Lionofmarch_2 【様々な人間が、何かを取り戻していく優しい物語です】と裏表紙にあるとおり、出会いと気付きからゆっくりと癒され成長して行くような、『3月のライオン』は優しくて温かい物語だ。
第1巻は、必要あって15歳でプロの棋士となった現在17歳の”桐山零”と”川本家3姉妹”との出会い~交流、そして零の重苦しい過去が段階的に明かされ、徐々に心を開き始めていた零が描かれていた。第2巻でもコレと言って急激な変化は見られないが、零自身が現在の自分を見つめなおす機会が多くなり、自己分析からは「何故」に留まらず、診断結果を前向きに捉え始めた零に変化していっているように思われた。(以下、若干ネタに触れているのでご注意を)
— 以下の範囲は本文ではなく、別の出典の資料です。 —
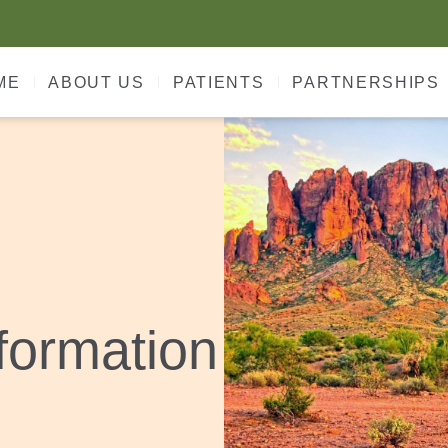
ME
ABOUT US
PATIENTS
PARTNERSHIPS
formation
零がふと呟いた「何処かに行きたい。」という言葉。自分でそう言いながら具体的には「何処」も上げられない零で、「結局自分は何処かに行きたい。のではなく、何処かへ行ってしまいたい。と思っているだけなのだ。」ということを、姉妹の「行きたい願望」を聞きながら思い至る零だった。心の中で逃避するだけだった過去に”気付き”はじめた零なのだろうと思う。今はまだそこまでだけど、”気付き”は前進の第一歩。いずれは零から「○○へ行きたい!」という言葉が出てくるに違いないと思える第1話だった。また、他人とのコミュニケーションが不得意な零だったが、それすら零の思い込みとも言えそうな、そんな明るさも見え始めた2巻に思う。養子ゆえに、それ以前でも多忙な両親に迷惑掛けまいとして喜怒哀楽を極力自制していた零。コミュニケーション下手は押さえ過ぎた感情からの副作用と思われる。正反対にまっすぐ感情をぶつけて来る二階堂くんを鬱陶しく感じ、苦手に思うのは隠れた嫉妬心からかもしれない。二階堂くんは零に無いものを沢山持っているからね。でも、何事にも一生懸命で且つ打たれ強い上にマイペースな彼の思いやりのある人柄に触れ、段々と居心地良さを感じ始めている零に思う。
零も自己分析しているが、零は決してお人好しではない。ただ我を通して周囲と面倒を起こすのが嫌なだけで、だからこそ将棋のような”勝負の世界”に身をおく事を躊躇わなかったし後悔もしていないのだろう。実力が全てでどんな手であれ勝っても負けても後腐れがない。日常では出来ない行動ができる場所で、つまりは悪戯心を起こそうが、いい加減であろうが、誰にも文句は言われないし、迷惑を掛けることもないということだ。跳ね返るとしたら自分にだけだからね。零にとっては様々な”手段の場”が将棋なのだ。なのに「”勝つ理由が無い”とかいいながら、負けると苦しいのは何故だ。」と思う自分に矛盾を感じている零。逆を言えば”手段”と自覚したことで自分を見失い、「理由が無いのに・・」を中途半端(=惰性)と思い込んでしまっていることに気が付かないのかもしれない。”手段”であれなんであれ、誰だって”負けるのは嫌だ”という単純な人間の心理すら見失うってかなり重傷なんだよね。そこを感じとっているのが二階堂くんだ。「”潔い”のと”投げやり”なのは似ているけれど違うんだ!もっと自分を大切にしろ!」とムチャな将棋を指す零に(聞こえないのに)懸命に訴える二階堂くんの(一方的な)友情には泣けるでぇ~ そして、言葉足らずでも零の気持ちを汲み取った、ヒナちゃんの同級生で片想いの君でもある高橋くんだろう。感情豊かになってきた零を素直に喜ぶヒナちゃんの存在も大きい。内側が”通じる”ことに喜びを感じはじめた零。姉妹との交流が随分とリハビリになっているようで”通じ合う”も夢ではなさそうと、こっちも嬉しくなる。
後半、零とはいわく有りそうな義理姉の香子の突然の登場には、折角良い方向へ向かい始めた零を再び突き落とす事になりはしないかとドキドキしてしまうが、動揺は隠せないまでもズルズルと流されることなく、ちょっぴり強くなっていた零を頼もしく感じた。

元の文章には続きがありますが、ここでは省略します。